Repeat exactly the lines that run from the one containing "Document page, 1500x1125 pixels." to the end of the data, and leave out all others.

(Document structure recognition data)
- - -

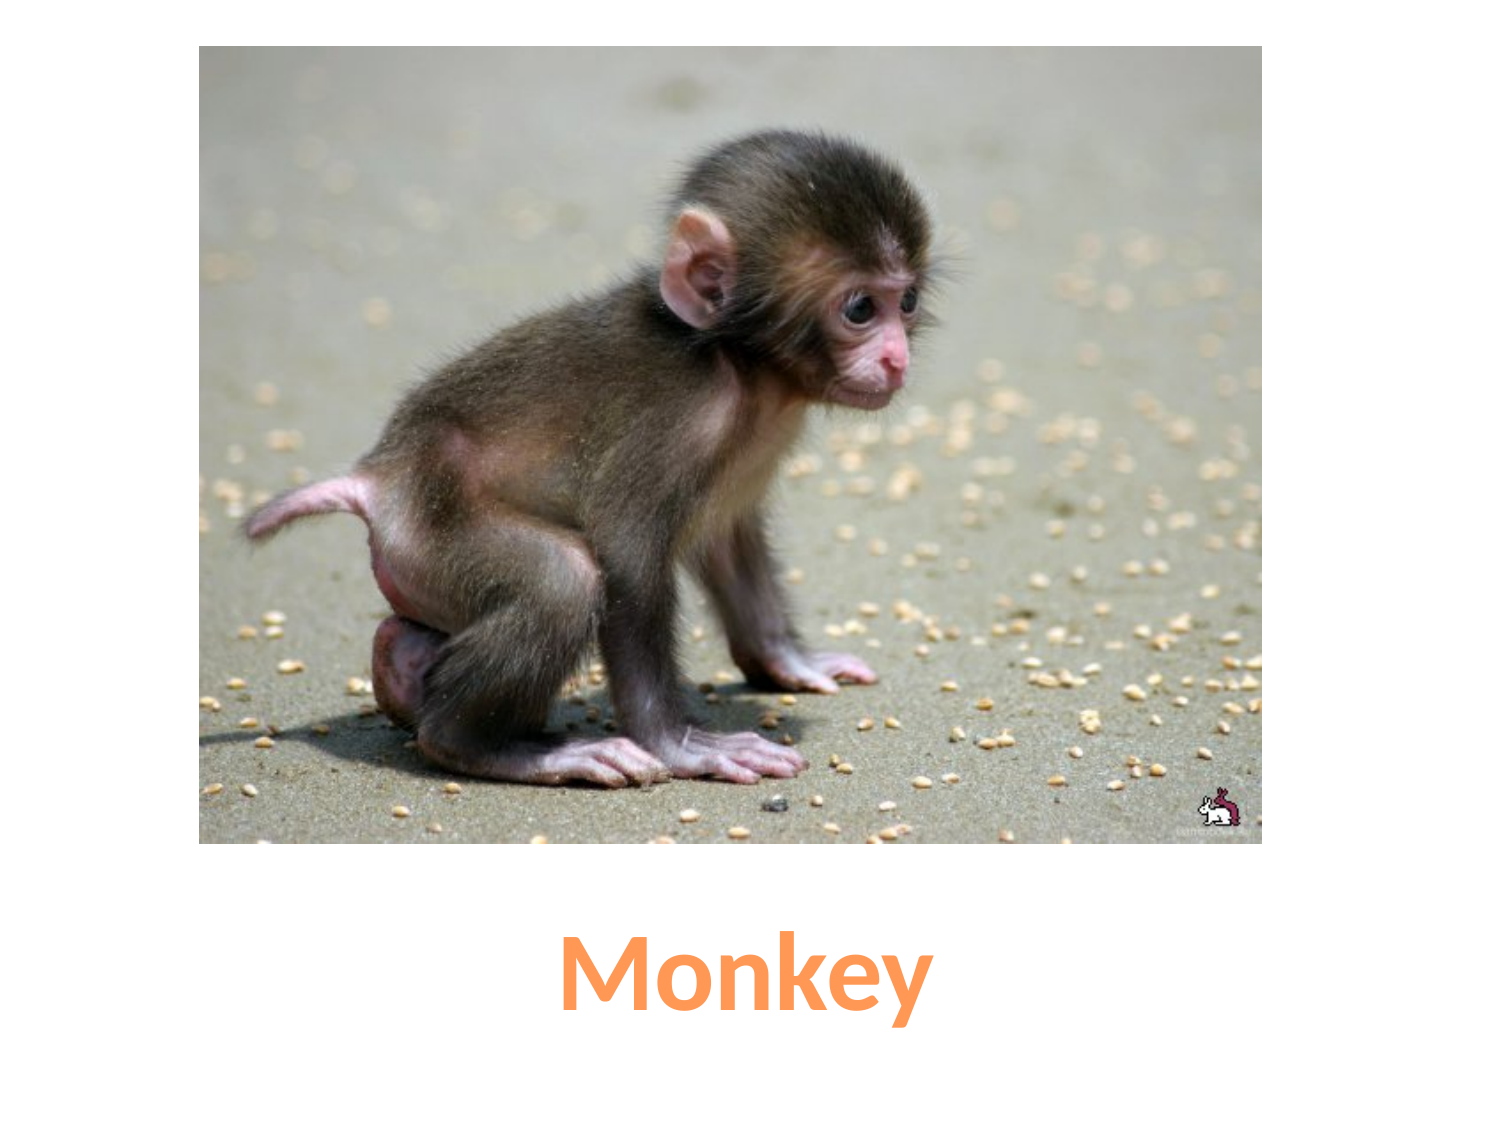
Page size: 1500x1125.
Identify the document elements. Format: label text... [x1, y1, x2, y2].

picture [198, 46, 1262, 844]
text_box Monkey [540, 890, 950, 1041]
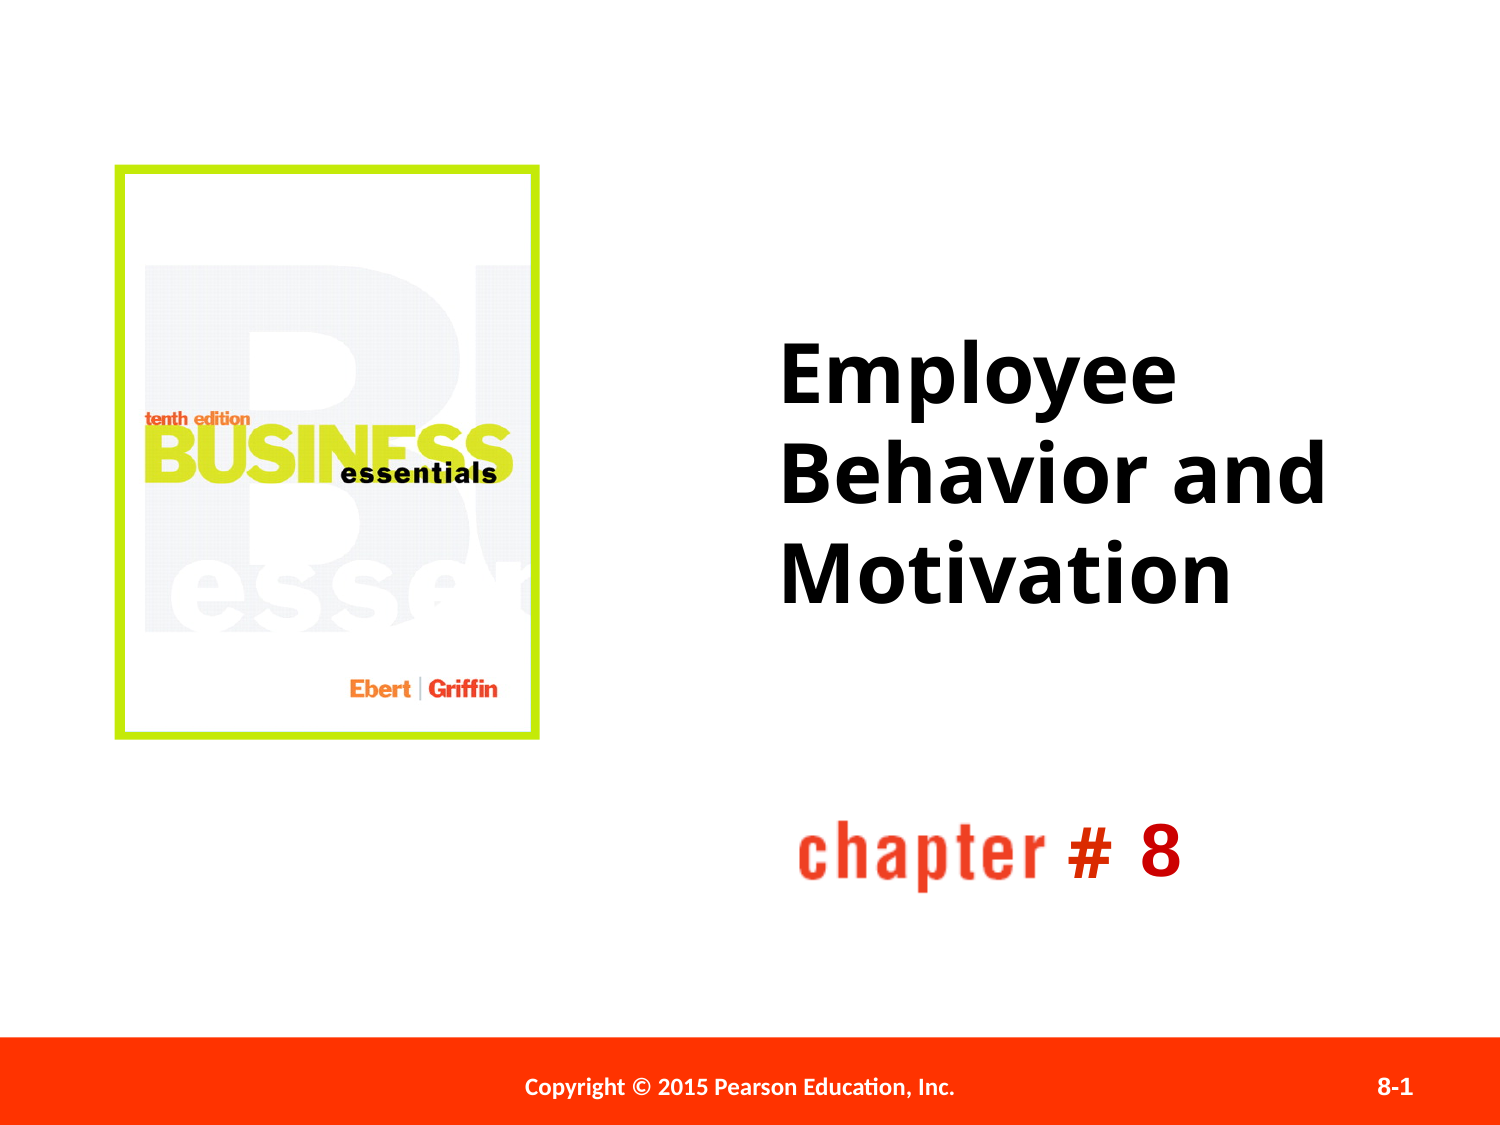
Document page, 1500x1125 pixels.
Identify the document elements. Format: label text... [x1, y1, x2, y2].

picture [125, 174, 531, 732]
text_box 8 [1125, 793, 1197, 899]
title Employee Behavior and Motivation [762, 249, 1388, 692]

- - -

# Result of the task
Document page, 1500x1125 pixels.
Identify the document elements. Format: label text... [x1, y1, x2, y2].

picture [125, 174, 531, 732]
text_box 8 [1125, 793, 1197, 899]
title Employee Behavior and Motivation [762, 249, 1388, 692]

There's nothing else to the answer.